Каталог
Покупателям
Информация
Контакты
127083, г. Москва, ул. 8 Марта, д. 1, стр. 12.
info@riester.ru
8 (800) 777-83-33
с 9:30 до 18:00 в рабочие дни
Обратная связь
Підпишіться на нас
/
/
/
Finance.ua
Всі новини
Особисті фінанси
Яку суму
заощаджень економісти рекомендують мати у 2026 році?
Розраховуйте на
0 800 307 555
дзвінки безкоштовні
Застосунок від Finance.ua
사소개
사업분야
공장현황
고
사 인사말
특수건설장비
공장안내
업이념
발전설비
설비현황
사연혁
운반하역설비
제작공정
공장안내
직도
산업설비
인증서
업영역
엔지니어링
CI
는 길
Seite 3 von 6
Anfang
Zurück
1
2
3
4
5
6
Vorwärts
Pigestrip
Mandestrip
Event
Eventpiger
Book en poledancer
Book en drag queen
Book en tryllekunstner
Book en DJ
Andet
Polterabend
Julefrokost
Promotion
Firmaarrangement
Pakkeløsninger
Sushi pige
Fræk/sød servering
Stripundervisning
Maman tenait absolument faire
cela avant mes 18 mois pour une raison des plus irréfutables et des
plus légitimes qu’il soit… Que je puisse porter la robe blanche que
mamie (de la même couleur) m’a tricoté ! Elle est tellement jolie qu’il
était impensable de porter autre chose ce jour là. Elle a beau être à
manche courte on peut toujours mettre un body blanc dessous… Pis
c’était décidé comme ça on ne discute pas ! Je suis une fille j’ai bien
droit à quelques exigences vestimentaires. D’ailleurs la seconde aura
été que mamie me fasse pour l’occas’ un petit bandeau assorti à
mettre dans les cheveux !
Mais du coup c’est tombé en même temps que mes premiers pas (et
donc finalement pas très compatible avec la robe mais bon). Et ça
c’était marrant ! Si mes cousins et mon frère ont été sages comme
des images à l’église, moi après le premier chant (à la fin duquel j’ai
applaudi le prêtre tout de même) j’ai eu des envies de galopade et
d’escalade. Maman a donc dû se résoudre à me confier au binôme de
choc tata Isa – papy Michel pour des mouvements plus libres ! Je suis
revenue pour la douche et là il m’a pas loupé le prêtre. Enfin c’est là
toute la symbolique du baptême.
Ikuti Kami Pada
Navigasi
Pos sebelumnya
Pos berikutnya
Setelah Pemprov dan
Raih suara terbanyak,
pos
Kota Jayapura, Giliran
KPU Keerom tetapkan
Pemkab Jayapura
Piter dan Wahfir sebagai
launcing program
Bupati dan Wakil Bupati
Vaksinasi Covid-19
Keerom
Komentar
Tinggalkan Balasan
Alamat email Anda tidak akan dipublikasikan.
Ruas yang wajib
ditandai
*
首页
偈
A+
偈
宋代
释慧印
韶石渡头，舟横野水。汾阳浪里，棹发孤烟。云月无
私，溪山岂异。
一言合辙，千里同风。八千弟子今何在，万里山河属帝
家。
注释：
==================================================
* _Assigned task_: Please print the records above exactly from their first line. End with the line containing "Bupati dan Wakil Bupati", and include it.

* _Response to the task_:
Каталог
Покупателям
Информация
Контакты
127083, г. Москва, ул. 8 Марта, д. 1, стр. 12.
info@riester.ru
8 (800) 777-83-33
с 9:30 до 18:00 в рабочие дни
Обратная связь
Підпишіться на нас
/
/
/
Finance.ua
Всі новини
Особисті фінанси
Яку суму
заощаджень економісти рекомендують мати у 2026 році?
Розраховуйте на
0 800 307 555
дзвінки безкоштовні
Застосунок від Finance.ua
사소개
사업분야
공장현황
고
사 인사말
특수건설장비
공장안내
업이념
발전설비
설비현황
사연혁
운반하역설비
제작공정
공장안내
직도
산업설비
인증서
업영역
엔지니어링
CI
는 길
Seite 3 von 6
Anfang
Zurück
1
2
3
4
5
6
Vorwärts
Pigestrip
Mandestrip
Event
Eventpiger
Book en poledancer
Book en drag queen
Book en tryllekunstner
Book en DJ
Andet
Polterabend
Julefrokost
Promotion
Firmaarrangement
Pakkeløsninger
Sushi pige
Fræk/sød servering
Stripundervisning
Maman tenait absolument faire
cela avant mes 18 mois pour une raison des plus irréfutables et des
plus légitimes qu’il soit… Que je puisse porter la robe blanche que
mamie (de la même couleur) m’a tricoté ! Elle est tellement jolie qu’il
était impensable de porter autre chose ce jour là. Elle a beau être à
manche courte on peut toujours mettre un body blanc dessous… Pis
c’était décidé comme ça on ne discute pas ! Je suis une fille j’ai bien
droit à quelques exigences vestimentaires. D’ailleurs la seconde aura
été que mamie me fasse pour l’occas’ un petit bandeau assorti à
mettre dans les cheveux !
Mais du coup c’est tombé en même temps que mes premiers pas (et
donc finalement pas très compatible avec la robe mais bon). Et ça
c’était marrant ! Si mes cousins et mon frère ont été sages comme
des images à l’église, moi après le premier chant (à la fin duquel j’ai
applaudi le prêtre tout de même) j’ai eu des envies de galopade et
d’escalade. Maman a donc dû se résoudre à me confier au binôme de
choc tata Isa – papy Michel pour des mouvements plus libres ! Je suis
revenue pour la douche et là il m’a pas loupé le prêtre. Enfin c’est là
toute la symbolique du baptême.
Ikuti Kami Pada
Navigasi
Pos sebelumnya
Pos berikutnya
Setelah Pemprov dan
Raih suara terbanyak,
pos
Kota Jayapura, Giliran
KPU Keerom tetapkan
Pemkab Jayapura
Piter dan Wahfir sebagai
launcing program
Bupati dan Wakil Bupati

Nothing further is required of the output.